Sur les frais liés au litige :

6. Il y a lieu, dans les circonstances de l'espèce, de mettre à la charge de l'Etat, le versement à Mme C épouse B de la somme de 1 200 euros, en application des dispositions de l'article L. 761-1 du code de justice administrative.

D E C I D E :

Article 1er : La décision implicite née du silence gardé par le préfet de Seine-et-Marne sur la demande présentée le 23 novembre 2022 par Mme C épouse B et tendant à la délivrance d'un titre de séjour, est annulée.

Article 2 : Il est enjoint au préfet de Seine-et-Marne, ou à tout autre préfet territorialement compétent, de délivrer à Mme C épouse B, une carte de séjour temporaire portant la mention " vie privée et familiale " dans le délai de deux mois à compter de la notification du présent jugement.

Article 3 : L'Etat (préfet de Seine-et-Marne) versera à Mme C épouse B, une somme de 1 200 euros, en application des dispositions de l'article L. 761-1 du code de justice administrative.

Article 4 : Le surplus des conclusions de la requête est rejeté.

Article 5 : Le présent jugement sera notifié à Mme A C épouse B et au préfet de Seine-et-Marne.

Copie en sera transmise au ministre de l'intérieur.

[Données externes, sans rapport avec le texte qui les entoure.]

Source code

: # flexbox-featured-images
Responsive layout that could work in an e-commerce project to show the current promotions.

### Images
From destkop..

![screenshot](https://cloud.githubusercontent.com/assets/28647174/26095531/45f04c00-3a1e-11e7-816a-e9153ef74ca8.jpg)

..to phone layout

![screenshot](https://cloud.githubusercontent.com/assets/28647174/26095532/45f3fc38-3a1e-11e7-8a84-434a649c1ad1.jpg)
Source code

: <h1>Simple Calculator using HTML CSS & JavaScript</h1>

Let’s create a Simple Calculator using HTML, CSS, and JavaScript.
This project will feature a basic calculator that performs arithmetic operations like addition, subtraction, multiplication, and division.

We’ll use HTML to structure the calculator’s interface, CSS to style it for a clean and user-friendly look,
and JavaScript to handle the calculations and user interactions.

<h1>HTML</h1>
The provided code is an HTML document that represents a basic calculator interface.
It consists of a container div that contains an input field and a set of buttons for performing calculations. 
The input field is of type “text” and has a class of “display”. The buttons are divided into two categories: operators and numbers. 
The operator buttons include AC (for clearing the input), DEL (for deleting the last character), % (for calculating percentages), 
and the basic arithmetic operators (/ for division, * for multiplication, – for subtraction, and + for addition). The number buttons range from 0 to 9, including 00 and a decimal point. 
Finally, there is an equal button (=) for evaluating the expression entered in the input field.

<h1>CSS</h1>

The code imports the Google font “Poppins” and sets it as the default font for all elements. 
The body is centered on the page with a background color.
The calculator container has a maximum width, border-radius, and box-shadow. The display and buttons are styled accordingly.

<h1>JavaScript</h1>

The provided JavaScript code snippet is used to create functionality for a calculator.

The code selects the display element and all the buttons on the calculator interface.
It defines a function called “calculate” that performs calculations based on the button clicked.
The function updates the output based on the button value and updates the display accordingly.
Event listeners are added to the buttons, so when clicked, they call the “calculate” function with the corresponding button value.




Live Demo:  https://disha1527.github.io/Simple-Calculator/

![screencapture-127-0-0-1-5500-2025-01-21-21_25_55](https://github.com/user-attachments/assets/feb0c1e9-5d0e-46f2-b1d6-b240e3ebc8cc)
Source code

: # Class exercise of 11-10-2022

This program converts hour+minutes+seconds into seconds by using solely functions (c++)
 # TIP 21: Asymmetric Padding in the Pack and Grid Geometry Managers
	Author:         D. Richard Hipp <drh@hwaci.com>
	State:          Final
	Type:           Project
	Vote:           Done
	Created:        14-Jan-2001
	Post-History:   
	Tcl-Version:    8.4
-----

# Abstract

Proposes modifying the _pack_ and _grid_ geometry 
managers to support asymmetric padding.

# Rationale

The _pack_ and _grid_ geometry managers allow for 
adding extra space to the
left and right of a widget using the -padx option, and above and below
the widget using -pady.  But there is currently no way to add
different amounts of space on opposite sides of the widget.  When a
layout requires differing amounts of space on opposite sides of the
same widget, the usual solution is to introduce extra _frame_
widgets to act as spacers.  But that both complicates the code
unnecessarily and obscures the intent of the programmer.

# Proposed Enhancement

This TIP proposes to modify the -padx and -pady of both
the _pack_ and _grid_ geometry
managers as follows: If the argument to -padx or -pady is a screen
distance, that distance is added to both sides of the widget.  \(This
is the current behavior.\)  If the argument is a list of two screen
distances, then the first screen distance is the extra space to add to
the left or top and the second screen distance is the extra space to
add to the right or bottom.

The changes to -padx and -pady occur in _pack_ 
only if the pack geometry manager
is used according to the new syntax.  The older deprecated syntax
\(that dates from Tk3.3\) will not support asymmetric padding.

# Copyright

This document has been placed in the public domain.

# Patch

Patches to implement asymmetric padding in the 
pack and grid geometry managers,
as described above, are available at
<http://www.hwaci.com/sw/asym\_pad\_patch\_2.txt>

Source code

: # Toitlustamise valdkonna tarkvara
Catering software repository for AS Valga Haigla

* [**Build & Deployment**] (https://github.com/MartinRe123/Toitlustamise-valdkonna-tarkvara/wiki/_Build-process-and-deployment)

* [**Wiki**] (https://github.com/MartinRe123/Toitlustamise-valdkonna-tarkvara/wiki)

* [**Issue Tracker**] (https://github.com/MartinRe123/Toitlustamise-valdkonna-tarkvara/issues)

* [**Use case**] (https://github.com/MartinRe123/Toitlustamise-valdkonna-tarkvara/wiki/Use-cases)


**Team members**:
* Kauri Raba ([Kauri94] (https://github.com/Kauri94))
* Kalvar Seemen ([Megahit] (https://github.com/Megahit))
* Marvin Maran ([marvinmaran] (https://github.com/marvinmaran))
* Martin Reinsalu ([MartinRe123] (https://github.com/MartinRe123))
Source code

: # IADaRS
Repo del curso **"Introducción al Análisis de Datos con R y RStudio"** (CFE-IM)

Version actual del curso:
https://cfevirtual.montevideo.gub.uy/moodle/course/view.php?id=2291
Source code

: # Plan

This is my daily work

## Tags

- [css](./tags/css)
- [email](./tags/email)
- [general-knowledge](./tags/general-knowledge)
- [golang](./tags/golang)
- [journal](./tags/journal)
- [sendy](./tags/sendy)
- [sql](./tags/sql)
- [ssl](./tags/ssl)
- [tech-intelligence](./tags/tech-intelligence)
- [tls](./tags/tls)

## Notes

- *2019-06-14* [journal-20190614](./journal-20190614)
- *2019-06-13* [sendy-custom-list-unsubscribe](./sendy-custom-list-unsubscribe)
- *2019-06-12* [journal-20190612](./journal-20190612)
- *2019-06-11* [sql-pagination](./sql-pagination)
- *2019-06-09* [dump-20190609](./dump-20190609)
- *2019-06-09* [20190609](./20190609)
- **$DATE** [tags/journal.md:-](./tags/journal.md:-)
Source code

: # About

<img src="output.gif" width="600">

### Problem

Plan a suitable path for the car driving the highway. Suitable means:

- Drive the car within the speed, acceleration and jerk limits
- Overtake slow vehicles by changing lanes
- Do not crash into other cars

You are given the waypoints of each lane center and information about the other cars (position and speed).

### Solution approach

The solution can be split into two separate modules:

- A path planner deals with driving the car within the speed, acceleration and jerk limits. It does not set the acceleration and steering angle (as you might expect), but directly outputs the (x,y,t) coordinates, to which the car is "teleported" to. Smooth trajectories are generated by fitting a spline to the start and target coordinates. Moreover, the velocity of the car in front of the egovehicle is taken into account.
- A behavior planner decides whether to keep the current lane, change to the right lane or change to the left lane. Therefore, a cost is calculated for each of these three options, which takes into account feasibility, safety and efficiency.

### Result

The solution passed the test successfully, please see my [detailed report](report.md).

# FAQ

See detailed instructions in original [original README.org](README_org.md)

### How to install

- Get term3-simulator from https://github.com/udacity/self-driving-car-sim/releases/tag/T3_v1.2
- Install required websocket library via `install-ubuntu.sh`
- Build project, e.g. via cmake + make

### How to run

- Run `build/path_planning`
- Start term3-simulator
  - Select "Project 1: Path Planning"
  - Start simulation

Délibéré après l'audience du 19 décembre 2024, à laquelle siégeaient :

Mme Billandon, présidente,

Mme Massengo, conseillère,

Mme Bourrel Jalon, conseillère.

Rendu public par mise à disposition au greffe le 16 janvier 2025.

La rapporteure,

C. MASSENGO

La présidente,

I. BILLANDONLa greffière,

L. LE GRALL

La République mande et ordonne au préfet de Seine-et-Marne, en ce qui le concerne, et à tous commissaires de justice à ce requis en ce qui concerne les voies de droit commun contre les parties privées, de pourvoir à l'exécution du présent jugement.